The witness denounces a staging

Both defense teams found inconsistencies in the witness’s narrative. For example, Jean-Serge Gbougnon, a lawyer for the accused, wanted to know why the witness had gone to a yellow Wôro Wôro on his way back, since these taxis served only the commune of Cocody. Likewise, the lawyer asked why, while the driver was supposed to drive to Adjame, none of the three friends had worried about him going through Riviera, located exactly in the opposite direction.

The witness had difficulties answering all these questions. On several occasions he referred to the fact that the driver wanted to “deviate” from the road due to security forces checkpoints.

It was precisely at one of these checkpoints that the Wôro Wôro had allegedly been stopped, at Marie Thérèse crossroads, not far from the Gulf Hotel. After checking the car occupants’ ID, members of the Defense and Security forces (FDS), some of them hooded and wearing fatigues, tried to arrest the three friends. His two companions managed to escape, but the witness was caught at the second checkpoint and taken back to his pursuers. Then the FDS allegedly did some staging. Sanogo Broulay said he was beaten up and tied up.
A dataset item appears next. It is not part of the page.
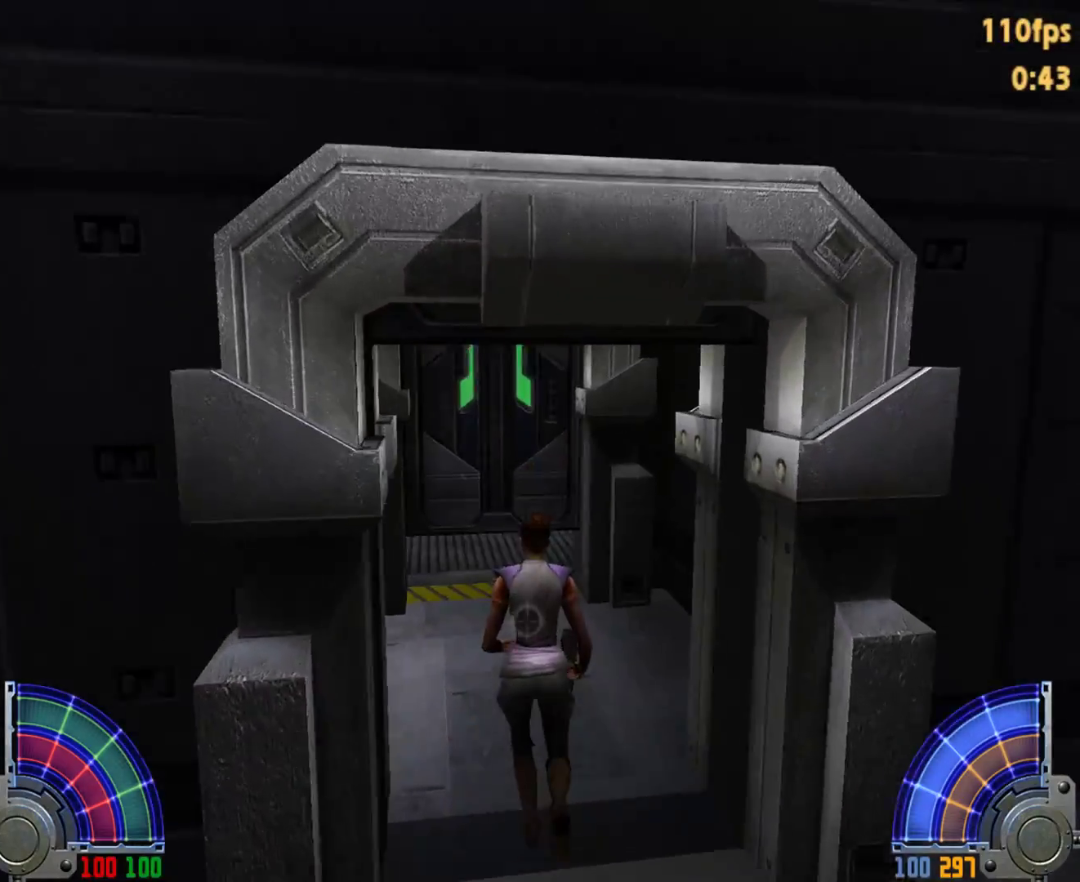
{"keys": ["w"], "mouse": [], "events": [[100, "a", "down"], [250, "a", "up"]]}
Afterwards, the uniformed men placed weapons and amulets in front of him before photographing him. “This was a way of charging me, of saying I was a spy from the Gulf Hotel,” said the witness.

“The witness has never been to the MACA”

The witness explained that he was transferred to Cocody gendarmerie, then to the police headquarters, and finally to the MACA. He was freed on December 31 after going through court. According to the defense, the problem was that the “only proof” that the witness was at MACA was his exeat. But the information on this document “did not at all correspond with” Sanogo Broulay’s, noted Emmanuel Altit: the name, date of birth, his father’s and mother’s names were different.

The witness replied that as he was beaten up, “he got scared” and gave the police a false name. Blé Goudé’s defense did not find this explanation convincing. They were surprised: the witness had said that the FDS had taken his papers, how could they have made errors transcribing these elements?

“I am going to demonstrate to you that the witness never went to the MACA,” argued Gbougon, as the judge rejected this question.

Once the last questions were asked and to close this rich day, a new witness appeared this afternoon. Bakayoko Kaladjy was asked to state his identity and solemnly swore to tell the truth before the court. His interrogation starts Wednesday morning with questions from the Office of the Prosecutor.


Laurent Gbagbo and Charles Blé Goudé are charged with four counts of crimes against humanity, including murder, rape, and other inhumane acts, or – in the alternative – attempted murder and persecution. The accused allegedly committed these crimes during post-electoral violence in Côte d’Ivoire between December 16, 2010 and April 12, 2011.

This summary comes from Ivoire Justice, a project of Radio Netherlands Worldwide (RNW), which offers monitoring and commentary on the ICC’s proceedings arising from the post-election violence that occurred in Cote d’Ivoire in 2010-2011. It has been translated into English for use on International Justice Monitor.